Söğütözü Cad. No:43 TOBB-ETÜ Yerleşkesi 2. Kısım 06560 Söğütözü-Ankara
Telefon: +90 312 292 5500Fax: +90 312 292 5555
tepav@tepav.org.tr / tepav.org.trTEPAV veriye dayalı analiz yaparak politika tasarım sürecine katkı sağlayan, akademik etik ve kaliteden ödün vermeyen, kar amacı gütmeyen, partizan olmayan bir araştırma kuruluşudur.
Tüketici kredilerinin milli gelire oranı 2002 sonundan 2013 sonuna tam 13.4 kat artıyor.

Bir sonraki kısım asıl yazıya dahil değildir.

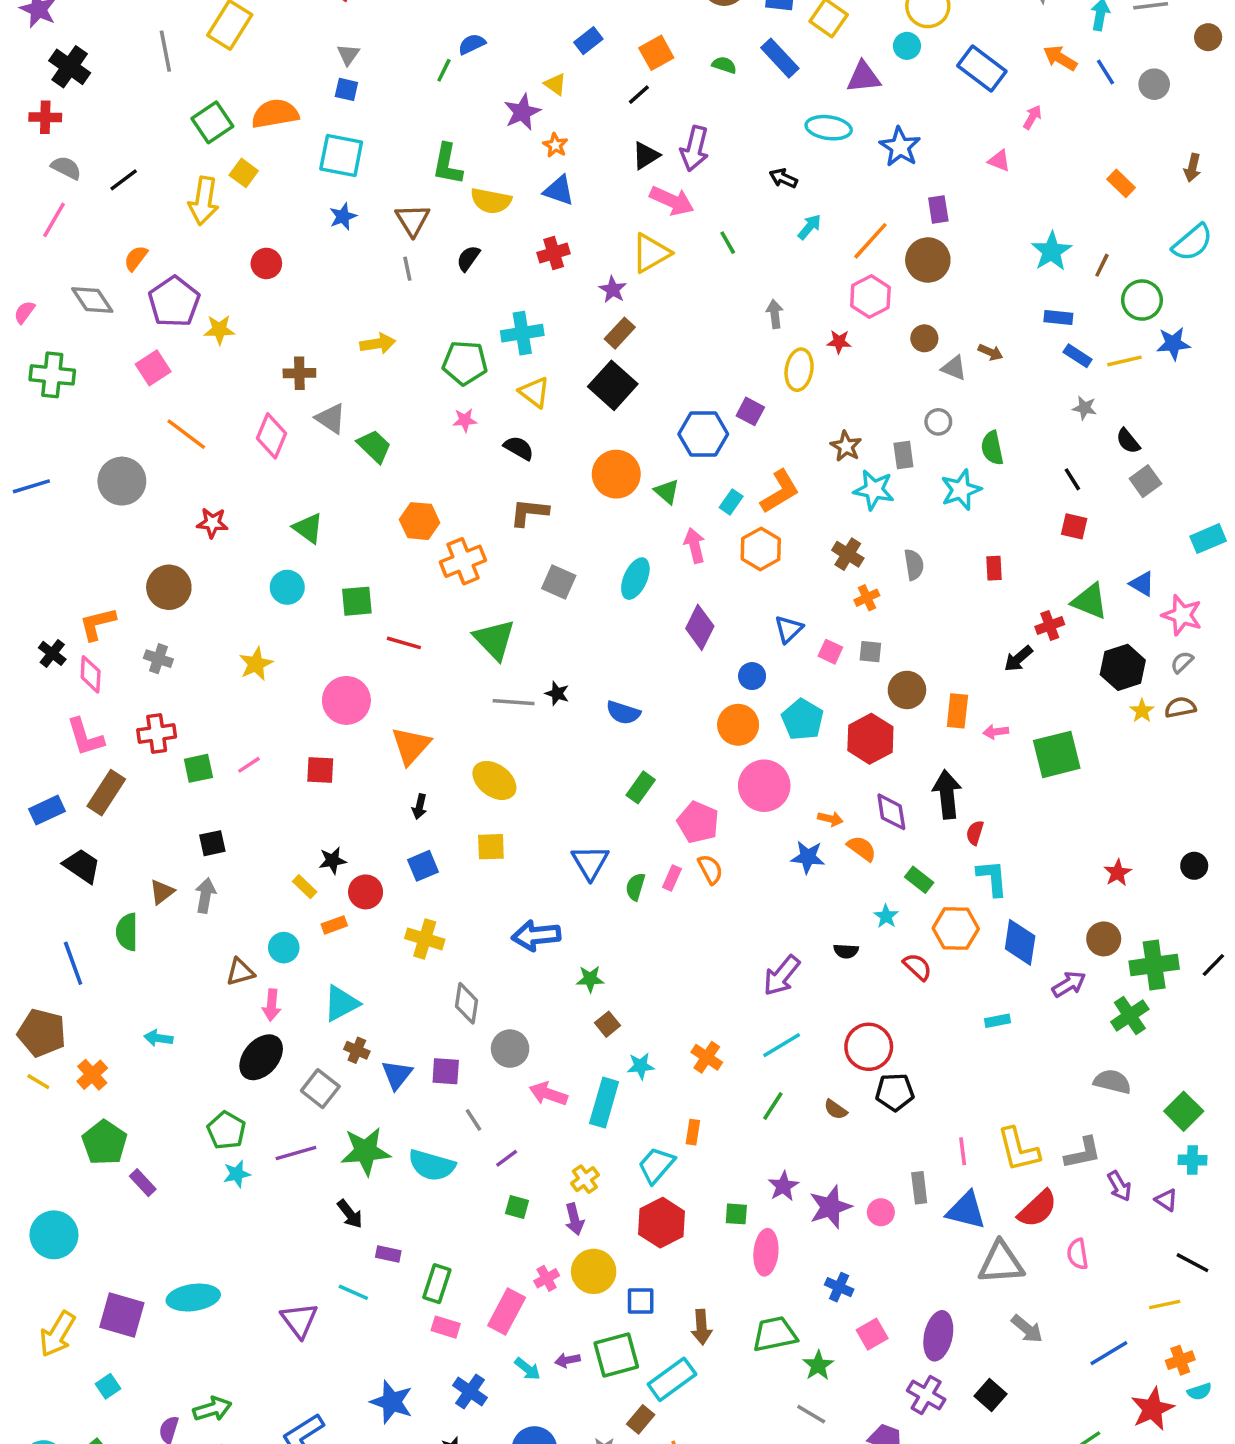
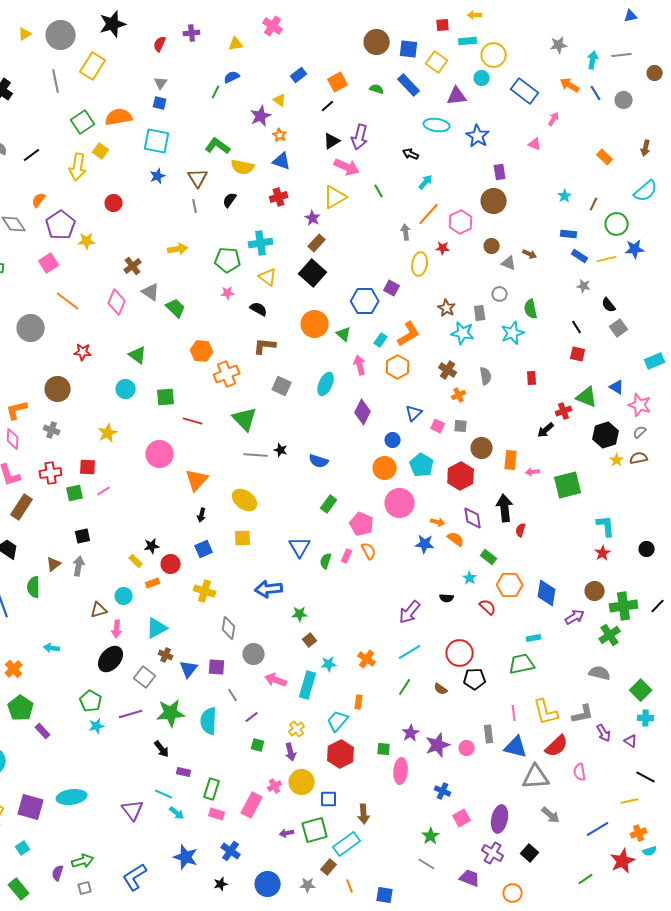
green L-shape: (447, 164) -> (218, 146), turned 115
orange line: (870, 241) -> (429, 214), moved
cyan star: (1051, 251) -> (565, 196), size x0.6
brown cross: (299, 373) -> (133, 266), turned -36
red square: (320, 770) -> (88, 467), moved
cyan L-shape: (992, 878) -> (606, 526), moved
cyan semicircle: (432, 1165) -> (209, 721), turned 76
green trapezoid: (775, 1334) -> (522, 664), moved
cyan arrow: (527, 1369) -> (177, 813), moved

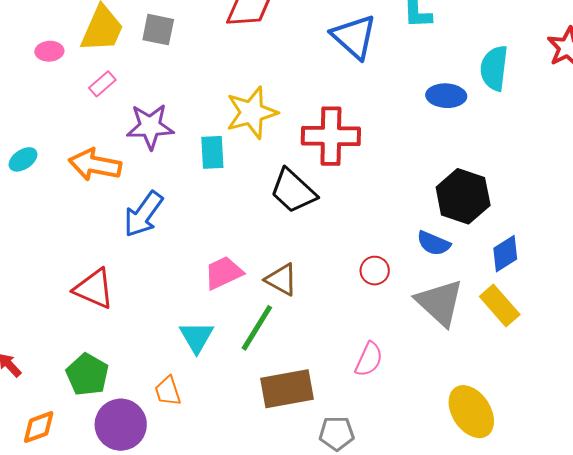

Taksitli kredi kartlarının getirdiği ek avantajı da kullanarak, eskisine kıyasla daha yüksek tutarlı malları satın alma olanağına kavuştular.
Birkaç yazıdır içinde ‘seçmen davranışı’ benzeri sözcükler geçen yazılar kaleme aldım. Tekrarlayayım ki yanlış anlaşılmasın; bu konuda bir uzmanlığım yok. Olmadığı için de seçmen davranışı üzerinde ahkâm kesecek halim de yok. Sadece, bazı yorumcuların seçmen davranışı hakkında yazdıkları yazılarda kullandıkları bazı ekonomik göstergelerin (dolar cinsinden kişi başına gelirin artış oranı gibi) hatalı olduklarını vurgulamak istedim. Kaldı ki o göstergelerin doğrusu seçmen davranışını ne derece etkiliyor onu da bilemem.
Sonuçta bir ülkenin kişi başına geliri artıyordur (elbette doğru ölçülmüş kişi başına gelirden söz ediyorum) ama gelir dağılımı bozuluyordur. Farklı bir ifadeyle, o gelir artışından az sayıda kişi yararlanıyor olabilir. Çoğu kişinin ekonomik durumu iyileşmediği gibi, böyle bir kişi başına gelir artışı toplumda adalet duygusunu da yaralayabilir. Şüphesiz, uzunca bir süre ele alındığında, kişi başına artan gelir, gelir dağılımı fazla bozulmuyorsa, eninde sonunda büyük çoğunluğun gelirinin arttığını ima eder. Bu nedenle, çoğu yorumcu kişi başına gelir artışını, ‘kendini daha iyi hissetmenin’ bir ‘ön’ ama ‘oldukça yetersiz’ göstergesi olarak dikkate alıyor. Neyse…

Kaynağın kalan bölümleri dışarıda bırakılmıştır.